▶ EXERCISE REQUIREMENTS
Copy out, word for word, the text read from every one of the items below, and leave the pictures out of your answer.

▶ ENTRIES SUPPLIED
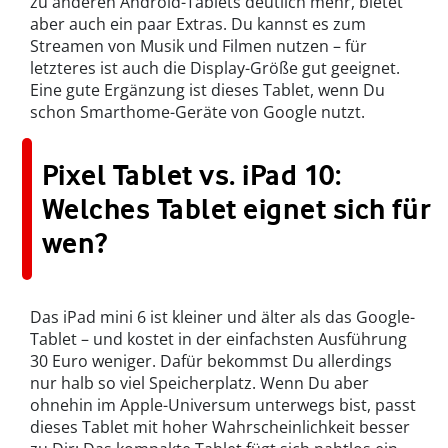
zu anderen Android-Tablets deutlich mehr, bietet
aber auch ein paar Extras. Du kannst es zum
Streamen von Musik und Filmen nutzen – für
letzteres ist auch die Display-Größe gut geeignet.
Eine gute Ergänzung ist dieses Tablet, wenn Du
schon Smarthome-Geräte von Google nutzt.
Pixel Tablet vs. iPad 10:
Welches Tablet eignet sich für
wen?
Das iPad mini 6 ist kleiner und älter als das Google-
Tablet – und kostet in der einfachsten Ausführung
30 Euro weniger. Dafür bekommst Du allerdings
nur halb so viel Speicherplatz. Wenn Du aber
ohnehin im Apple-Universum unterwegs bist, passt
dieses Tablet mit hoher Wahrscheinlichkeit besser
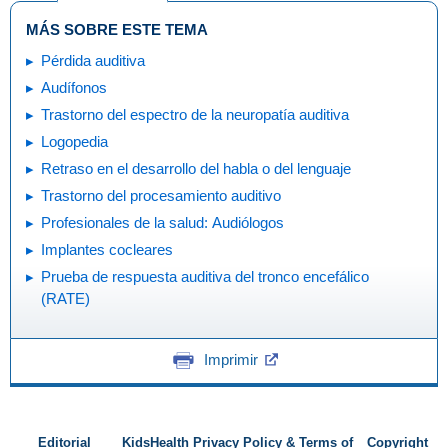
MÁS SOBRE ESTE TEMA
Pérdida auditiva
Audífonos
Trastorno del espectro de la neuropatía auditiva
Logopedia
Retraso en el desarrollo del habla o del lenguaje
Trastorno del procesamiento auditivo
Profesionales de la salud: Audiólogos
Implantes cocleares
Prueba de respuesta auditiva del tronco encefálico
(RATE)
Imprimir
Editorial
KidsHealth Privacy Policy & Terms of
Copyright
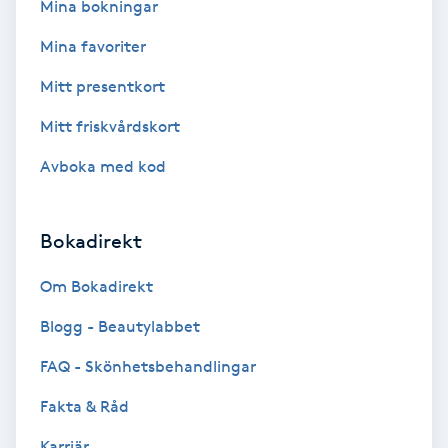
Mina bokningar
Hypnos
Mina favoriter
Hårborttagning
Mitt presentkort
Mitt friskvårdskort
Hårbottenbehandling
Avboka med kod
Hårförlängning
Bokadirekt
Hårvård
Om Bokadirekt
Hälsa
Blogg - Beautylabbet
Hälsprickor
FAQ - Skönhetsbehandlingar
I
Fakta & Råd
Idrottsmassage
Karriär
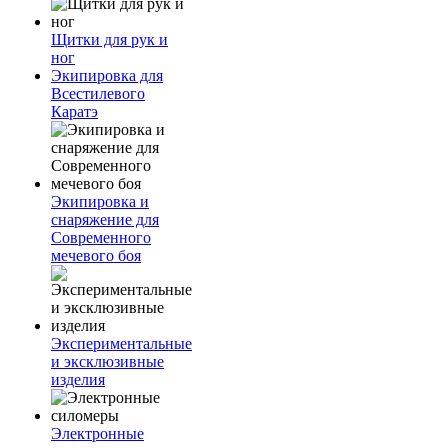
Щитки для рук и
ног
Экипировка для
Всестилевого
Каратэ
Экипировка и
снаряжение для
Современного
мечевого боя
Экспериментальные
и эксклюзивные
изделия
Электронные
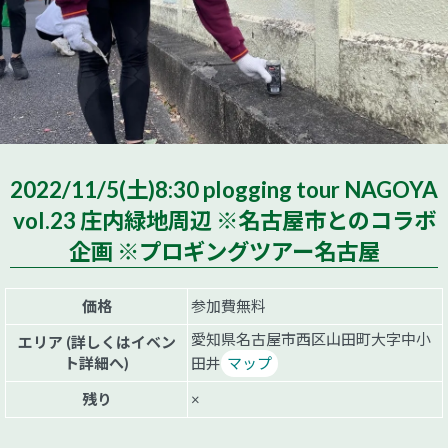
2022/11/5(土)8:30 plogging tour NAGOYA
vol.23 庄内緑地周辺 ※名古屋市とのコラボ
企画 ※プロギングツアー名古屋
価格
参加費無料
愛知県名古屋市西区山田町大字中小
エリア (詳しくはイベン
ト詳細へ)
田井
マップ
残り
×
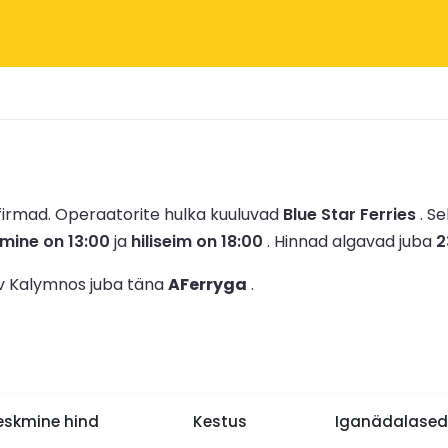
firmad.
Operaatorite hulka kuuluvad
Blue Star Ferries
.
Se
mine on 13:00
ja
hiliseim on 18:00
.
Hinnad algavad juba
2
ev Kalymnos juba täna
AFerryga
.
eskmine hind
Kestus
Iganädalased 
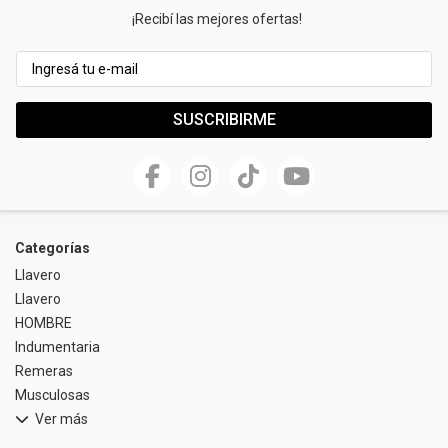
¡Recibí las mejores ofertas!
SUSCRIBIRME
Categorías
Llavero
Llavero
HOMBRE
Indumentaria
Remeras
Musculosas
Ver más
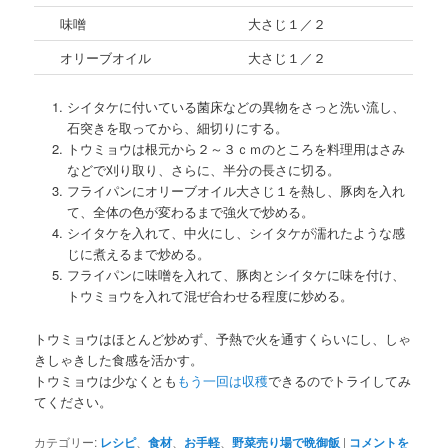
味噌
大さじ１／２
オリーブオイル
大さじ１／２
シイタケに付いている菌床などの異物をさっと洗い流し、
石突きを取ってから、細切りにする。
トウミョウは根元から２～３ｃｍのところを料理用はさみ
などで刈り取り、さらに、半分の長さに切る。
フライパンにオリーブオイル大さじ１を熱し、豚肉を入れ
て、全体の色が変わるまで強火で炒める。
シイタケを入れて、中火にし、シイタケが濡れたような感
じに煮えるまで炒める。
フライパンに味噌を入れて、豚肉とシイタケに味を付け、
トウミョウを入れて混ぜ合わせる程度に炒める。
トウミョウはほとんど炒めず、予熱で火を通すくらいにし、しゃ
きしゃきした食感を活かす。
トウミョウは少なくとも
もう一回は収穫
できるのでトライしてみ
てください。
カテゴリー:
レシピ
、
食材
、
お手軽
、
野菜売り場で晩御飯
|
コメントを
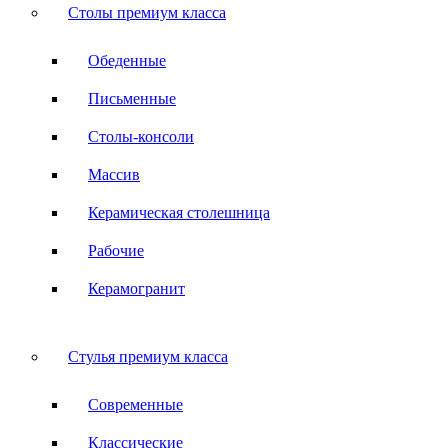
Столы премиум класса
Обеденные
Письменные
Столы-консоли
Массив
Керамическая столешница
Рабочие
Керамогранит
Стулья премиум класса
Современные
Классические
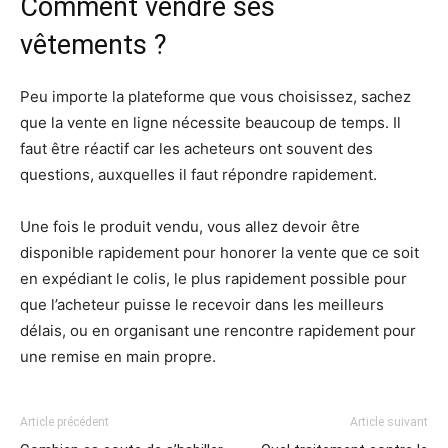
Comment vendre ses
vêtements ?
Peu importe la plateforme que vous choisissez, sachez
que la vente en ligne nécessite beaucoup de temps. Il
faut être réactif car les acheteurs ont souvent des
questions, auxquelles il faut répondre rapidement.
Une fois le produit vendu, vous allez devoir être
disponible rapidement pour honorer la vente que ce soit
en expédiant le colis, le plus rapidement possible pour
que l’acheteur puisse le recevoir dans les meilleurs
délais, ou en organisant une rencontre rapidement pour
une remise en main propre.
Article précédent
Article suivant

▶ YOUR SOLUTION
zu anderen Android-Tablets deutlich mehr, bietet
aber auch ein paar Extras. Du kannst es zum
Streamen von Musik und Filmen nutzen – für
letzteres ist auch die Display-Größe gut geeignet.
Eine gute Ergänzung ist dieses Tablet, wenn Du
schon Smarthome-Geräte von Google nutzt.
Pixel Tablet vs. iPad 10:
Welches Tablet eignet sich für
wen?
Das iPad mini 6 ist kleiner und älter als das Google-
Tablet – und kostet in der einfachsten Ausführung
30 Euro weniger. Dafür bekommst Du allerdings
nur halb so viel Speicherplatz. Wenn Du aber
ohnehin im Apple-Universum unterwegs bist, passt
dieses Tablet mit hoher Wahrscheinlichkeit besser
MÁS SOBRE ESTE TEMA
Pérdida auditiva
Audífonos
Trastorno del espectro de la neuropatía auditiva
Logopedia
Retraso en el desarrollo del habla o del lenguaje
Trastorno del procesamiento auditivo
Profesionales de la salud: Audiólogos
Implantes cocleares
Prueba de respuesta auditiva del tronco encefálico
(RATE)
Imprimir
Editorial
KidsHealth Privacy Policy & Terms of
Copyright
Mina bokningar
Hypnos
Mina favoriter
Hårborttagning
Mitt presentkort
Mitt friskvårdskort
Hårbottenbehandling
Avboka med kod
Hårförlängning
Bokadirekt
Hårvård
Om Bokadirekt
Hälsa
Blogg - Beautylabbet
Hälsprickor
FAQ - Skönhetsbehandlingar
I
Fakta & Råd
Idrottsmassage
Karriär
Щитки для рук и
ног
Экипировка для
Всестилевого
Каратэ
Экипировка и
снаряжение для
Современного
мечевого боя
Экспериментальные
и эксклюзивные
изделия
Электронные
2022/11/5(土)8:30 plogging tour NAGOYA
vol.23 庄内緑地周辺 ※名古屋市とのコラボ
企画 ※プロギングツアー名古屋
価格
参加費無料
愛知県名古屋市西区山田町大字中小
エリア (詳しくはイベン
ト詳細へ)
田井
マップ
残り
×
firmad.
Operaatorite hulka kuuluvad
Blue Star Ferries
.
Se
mine on 13:00
ja
hiliseim on 18:00
.
Hinnad algavad juba
2
ev Kalymnos juba täna
AFerryga
.
eskmine hind
Kestus
Iganädalased 
¡Recibí las mejores ofertas!
SUSCRIBIRME
Categorías
Llavero
Llavero
HOMBRE
Indumentaria
Remeras
Musculosas
Ver más
味噌
大さじ１／２
オリーブオイル
大さじ１／２
シイタケに付いている菌床などの異物をさっと洗い流し、
石突きを取ってから、細切りにする。
トウミョウは根元から２～３ｃｍのところを料理用はさみ
などで刈り取り、さらに、半分の長さに切る。
フライパンにオリーブオイル大さじ１を熱し、豚肉を入れ
て、全体の色が変わるまで強火で炒める。
シイタケを入れて、中火にし、シイタケが濡れたような感
じに煮えるまで炒める。
フライパンに味噌を入れて、豚肉とシイタケに味を付け、
トウミョウを入れて混ぜ合わせる程度に炒める。
トウミョウはほとんど炒めず、予熱で火を通すくらいにし、しゃ
きしゃきした食感を活かす。
トウミョウは少なくとも
もう一回は収穫
できるのでトライしてみ
てください。
カテゴリー:
レシピ
、
食材
、
お手軽
、
野菜売り場で晩御飯
|
コメントを
Столы премиум класса
Обеденные
Письменные
Столы-консоли
Массив
Керамическая столешница
Рабочие
Керамогранит
Стулья премиум класса
Современные
Классические
Comment vendre ses
vêtements ?
Peu importe la plateforme que vous choisissez, sachez
que la vente en ligne nécessite beaucoup de temps. Il
faut être réactif car les acheteurs ont souvent des
questions, auxquelles il faut répondre rapidement.
Une fois le produit vendu, vous allez devoir être
disponible rapidement pour honorer la vente que ce soit
en expédiant le colis, le plus rapidement possible pour
que l’acheteur puisse le recevoir dans les meilleurs
délais, ou en organisant une rencontre rapidement pour
une remise en main propre.
Article précédent
Article suivant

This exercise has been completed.